Green Roof in Manchester
Green roof and water management over a car parking facility in Manchester

Some of the fundamental properties available for green roof development when specifying LECA® LWA includes natural support for root growth, high air conductivity, resistant to freezing temperature and fire resistance which is crucial for a new development projects. Furthermore, a vital characteristic is the LECA® LWA's ability to retain water, and delay the run-off from a green roof. 

He continued “Rob was helpful, technically knowledgeable and accommodating. He also was prepared to make a site visit with use to meet our client, providing our team with increased confidence.” 

Furthermore, the project faced a problematic situation of limited access through being based in central Manchester where congestion and parking was extremely restrictive.
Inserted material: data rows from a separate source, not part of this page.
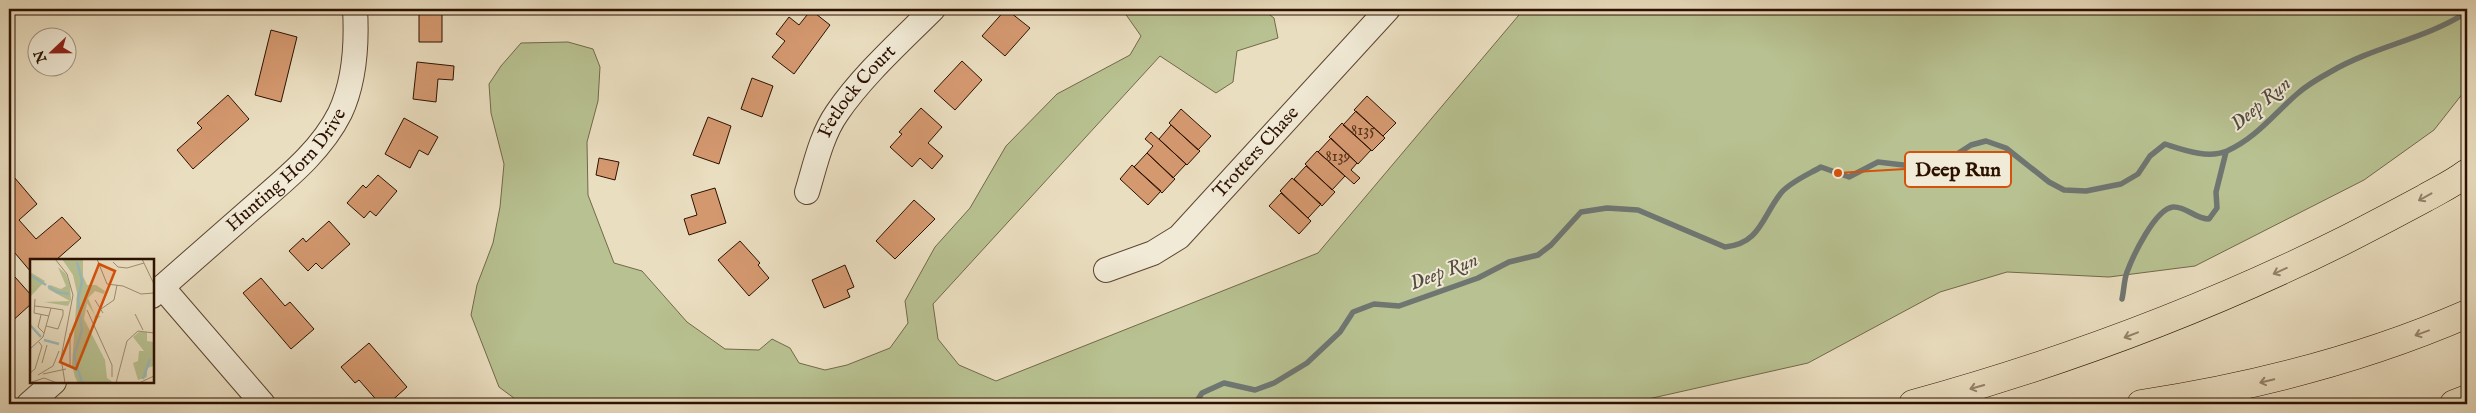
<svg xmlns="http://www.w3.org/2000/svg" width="2476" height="413" font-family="'IM FELL English',serif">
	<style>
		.green { fill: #b8c191; stroke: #726948 }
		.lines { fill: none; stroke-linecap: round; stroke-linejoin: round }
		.stream { stroke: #6f7671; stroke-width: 5.5 }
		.building { fill: #d59970; stroke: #2c1100 }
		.street-casing { stroke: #5c4430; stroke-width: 26 }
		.highway-casing { stroke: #2c1100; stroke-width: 29 }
		.street { stroke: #f1ead6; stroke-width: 24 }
		.highway { stroke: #eadec0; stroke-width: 28 }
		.oneway { stroke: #94826a }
		.labels { text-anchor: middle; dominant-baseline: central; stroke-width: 4; stroke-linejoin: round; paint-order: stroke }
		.number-label { font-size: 16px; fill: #56331c }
		.street-label { font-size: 19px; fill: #2c1100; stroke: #f1ead6 }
		.water-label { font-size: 20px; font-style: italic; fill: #534c42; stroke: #f1ead6 }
		.inset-river { fill: none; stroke: #9bbabc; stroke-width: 2.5 }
		.inset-road { fill: none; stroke: #9e8c73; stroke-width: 1 }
		.view { fill: #d5520b; fill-opacity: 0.15; stroke: #d5520b; stroke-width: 2.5 }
		.inset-edge { fill: none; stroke: #2c1100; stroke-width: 2.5 }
		.leader { fill: none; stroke: #d5520b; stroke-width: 2 }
		.callout-dot { fill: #d5520b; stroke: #f1ead6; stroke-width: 2 }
		.callout { fill: #f1ead6; stroke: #d5520b; stroke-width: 2 }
		.callout-label { font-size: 20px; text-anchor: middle; font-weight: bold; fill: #2c1100 }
	</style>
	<rect width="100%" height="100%" fill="#eadec0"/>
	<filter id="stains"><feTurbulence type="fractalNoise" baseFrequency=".004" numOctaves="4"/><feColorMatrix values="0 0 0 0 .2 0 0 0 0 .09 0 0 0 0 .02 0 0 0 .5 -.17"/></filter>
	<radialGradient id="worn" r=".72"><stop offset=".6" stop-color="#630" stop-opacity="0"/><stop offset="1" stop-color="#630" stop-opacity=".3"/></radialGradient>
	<path class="green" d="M1122 9H1262L1274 18 1278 38 1237 51 1233 82 1216 93 1160 56 933 304 938 339 959 365 996 381 1318 253 1524 9H2467V88L2434 130 2364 180 2195 266 2109 277 2007 272 1940 292 1808 363 1626 404H522L499 387 471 315 477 285 493 243 500 207 504 164 491 113 489 84 501 66 521 43 568 42 593 49 600 67 598 101 587 142 588 195 614 263 642 271 687 322 725 349 759 350 772 339 790 348 799 363 825 370 847 365 890 348 908 323 905 301 935 247 970 208 1006 146 1057 94 1130 55 1141 36Z"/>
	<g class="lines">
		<path class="stream" d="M2122 299C2124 290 2124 280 2127 272 2133 256 2155 209 2173 207 2186 206 2195 219 2209 219L2217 208 2216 192 2226 152
			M1195 404 1202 393 1224 383 1255 390 1274 383 1307 363 1340 332 1353 312 1374 304 1399 306 1478 278 1509 262 1538 255 1551 245 1581 212 1607 208 1638 210 1725 247C1760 244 1762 217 1781 193 1790 182 1809 174 1821 167L1849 177 1878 162 1903 165 1930 164 1954 156 1971 145 1986 141 2006 148 2049 182 2064 190 2086 191 2121 184 2138 174 2150 156 2165 144C2184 150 2207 159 2227 151 2256 138 2274 114 2297 94 2307 85 2321 77 2332 71 2375 46 2426 39 2467 12"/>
	</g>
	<path class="building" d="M419 9H442V42H419Z
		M1006 9 1030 28 1005 56 982 36Z
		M811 10 830 25 794 74 772 57 785 41 776 34 789 17 799 25Z
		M271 30 297 37 281 102 255 95Z
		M962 61 982 80 955 110 934 91Z
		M417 62 454 66 453 80 438 79 436 102 413 99Z
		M752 78 773 86 762 117 741 109Z
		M228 95 249 119 193 169 177 150 202 128 197 123Z
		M1367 96 1396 123 1383 136 1354 110Z
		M921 108 942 127 928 143 943 156 932 169 920 158 912 167 890 147 902 134 899 132Z
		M1181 109 1211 136 1198 150 1169 123Z
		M1356 111 1385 138 1372 151 1343 125Z
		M708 117 731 126 719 164 693 155Z
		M404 118 438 137 428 155 419 150 410 168 385 154Z
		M1342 123 1371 150 1358 164 1329 137Z
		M1171 125 1200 151 1187 165 1159 139Z
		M1151 132 1186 164 1173 178 1147 153 1153 146 1145 139Z
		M1331 138 1357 163 1351 170 1360 178 1354 184 1318 152Z
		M1317 151 1345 176 1332 190 1305 164Z
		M1147 153 1175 179 1162 193 1134 167Z
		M599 158 619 162 615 180 596 175Z
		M1132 165 1161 191 1148 205 1120 179Z
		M1306 166 1335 192 1322 206 1294 179Z
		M378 175 397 191 376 216 370 211 364 218 347 203 363 185 366 188Z
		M14 177 37 204 19 220 36 239 62 217 81 238 56 260H31V272L9 246V181Z
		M1292 178 1321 204 1308 218 1280 191Z
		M715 188 726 223 689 235 684 219 697 215 691 195Z
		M1281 193 1311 221 1299 234 1269 206Z
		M914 200 935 219 895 259 876 241Z
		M329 221 350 244 322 269 316 263 308 271 289 251 303 238 306 242Z
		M740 241 760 263 758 265 769 278 749 296 718 260Z
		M845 265 854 287 847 290 850 297 824 308 812 280Z
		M15 277 31 295V304L9 324V283Z
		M261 278 285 306 290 302 314 329 291 349 243 293Z
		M369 343 407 387 388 404H380L359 380 355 383 341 367Z"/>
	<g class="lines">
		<defs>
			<g id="street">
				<path id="s1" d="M807 192C815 166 821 136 837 113 862 76 901 41 933 9"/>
				<path id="s2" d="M1106 270 1153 253 1179 237 1388 9"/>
				<path d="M162 287 263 404"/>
				<path id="s3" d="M152 296C185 267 217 239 250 210 283 181 320 153 340 113 355 81 357 43 355 9"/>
				<path d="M29 404 54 382"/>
			</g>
			<path id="highway" d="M1913 404C2062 363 2202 311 2341 242 2369 228 2397 213 2425 198 2439 190 2454 183 2467 173
				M2141 404C2253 387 2363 359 2467 314
				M2454 404 2467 399"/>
		</defs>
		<use href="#street" class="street-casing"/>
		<use href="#highway" class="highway-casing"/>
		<use href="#street" class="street"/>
		<use href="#highway" class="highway"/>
	</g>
	<defs><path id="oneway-shaft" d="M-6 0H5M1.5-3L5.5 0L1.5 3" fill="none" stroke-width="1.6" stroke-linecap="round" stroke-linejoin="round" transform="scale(1.25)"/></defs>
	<g class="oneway">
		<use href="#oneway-shaft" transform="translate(2425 197) rotate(151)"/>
		<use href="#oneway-shaft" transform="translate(2280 271) rotate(156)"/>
		<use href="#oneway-shaft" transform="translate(2422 333) rotate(160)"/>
		<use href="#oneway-shaft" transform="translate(2131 335) rotate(159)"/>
		<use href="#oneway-shaft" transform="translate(2267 381) rotate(167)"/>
		<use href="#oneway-shaft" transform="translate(1977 387) rotate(164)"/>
	</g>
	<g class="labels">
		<g class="number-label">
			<text x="1363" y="131">8135</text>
			<text x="1338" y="157">8139</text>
		</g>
		<g class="street-label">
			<text stroke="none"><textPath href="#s1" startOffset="114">Fetlock Court</textPath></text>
			<text stroke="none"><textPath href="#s2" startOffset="195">Trotters Chase</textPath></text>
			<text stroke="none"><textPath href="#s3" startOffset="185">Hunting Horn Drive</textPath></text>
		</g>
		<g class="water-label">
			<text transform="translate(2261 104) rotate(-40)">Deep Run</text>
			<text transform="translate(1444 272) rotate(-21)">Deep Run</text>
		</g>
	</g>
	<g transform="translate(30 259)">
		<rect width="124" height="124" fill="#eadec0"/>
		<path d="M32 0H53V17L57 26H66L75 32 74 35 65 32 58 39 65 56 71 57 64 62 65 56 57 44 54 60 75 101 77 119 84 124H48L45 118 42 106 47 34 43 16ZM28 8 36 15 40 27 41 41 38 47 14 43 40 42 18 30 20 26 31 30 36 27ZM0 13 15 22 1 37V22ZM109 73H117V82L124 83V107L117 109V118L108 121 103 104 108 102 109 92H114L103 78Z" fill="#b8c191"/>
		<path class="inset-river" d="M47 3 52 22 48 40 52 71 44 97 52 124M0 16 16 26M18 27 27 33 39 35M0 66 11 78M14 81 29 85M113 120 120 100"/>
		<path class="inset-road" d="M25 0 37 15 43 36 31 99 35 124M67 0 77 25 93 27 111 35 124 34M112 0 124 25M83 3 88 8 97 9 114 4M5 40 4 54 19 57M65 41 73 54M71 50 84 41 87 26M57 51 82 106V118M105 55 113 71M11 56 8 68 14 74M16 67 28 70 33 56V51L21 49M0 90 13 78 21 49 5 47M12 104 17 86M40 108V74M0 114 5 110 12 87 9 83M13 115 36 110M8 116 23 107 29 92M2 123 14 119 27 124M86 124 97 82 108 72 124 74M109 124 124 117"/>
		<path class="view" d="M69 5 85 12 46 110 30 103Z"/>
		<rect width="124" height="124" class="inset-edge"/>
	</g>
	<path class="leader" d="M1838 173L1905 169"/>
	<circle class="callout-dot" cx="1838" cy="173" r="5"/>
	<rect class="callout" x="1905" y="152" width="106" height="35" rx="5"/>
	<g class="callout-label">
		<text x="1958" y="176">Deep Run</text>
	</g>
	<rect width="2476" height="413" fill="none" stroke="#eadec0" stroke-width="30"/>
	<rect x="10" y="10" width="2456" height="393" fill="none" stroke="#2c1100" stroke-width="2.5"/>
	<rect x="15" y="15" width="2446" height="383" fill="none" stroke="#2c1100"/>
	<g transform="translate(52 52) rotate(248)"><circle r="24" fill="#f1ead6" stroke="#a29380"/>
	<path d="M0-4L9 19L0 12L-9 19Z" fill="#8f2418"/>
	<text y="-8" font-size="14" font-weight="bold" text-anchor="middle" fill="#2c1100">N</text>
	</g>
	<rect width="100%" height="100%" filter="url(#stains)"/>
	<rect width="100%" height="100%" fill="url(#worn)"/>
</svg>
This also included a commercial garage adjacent which needed to continue to be in operation during normal work hours. 

A further even more pressing access issue included access to the actual platform of the installation which required the pneumatic blowing to reach around 40m in height and distance. Through incorporating the pneumatic blowing facility into the project, this provided cost savings in terms of man hours to install and the need to install and access a crane to lift alternative material such as soil.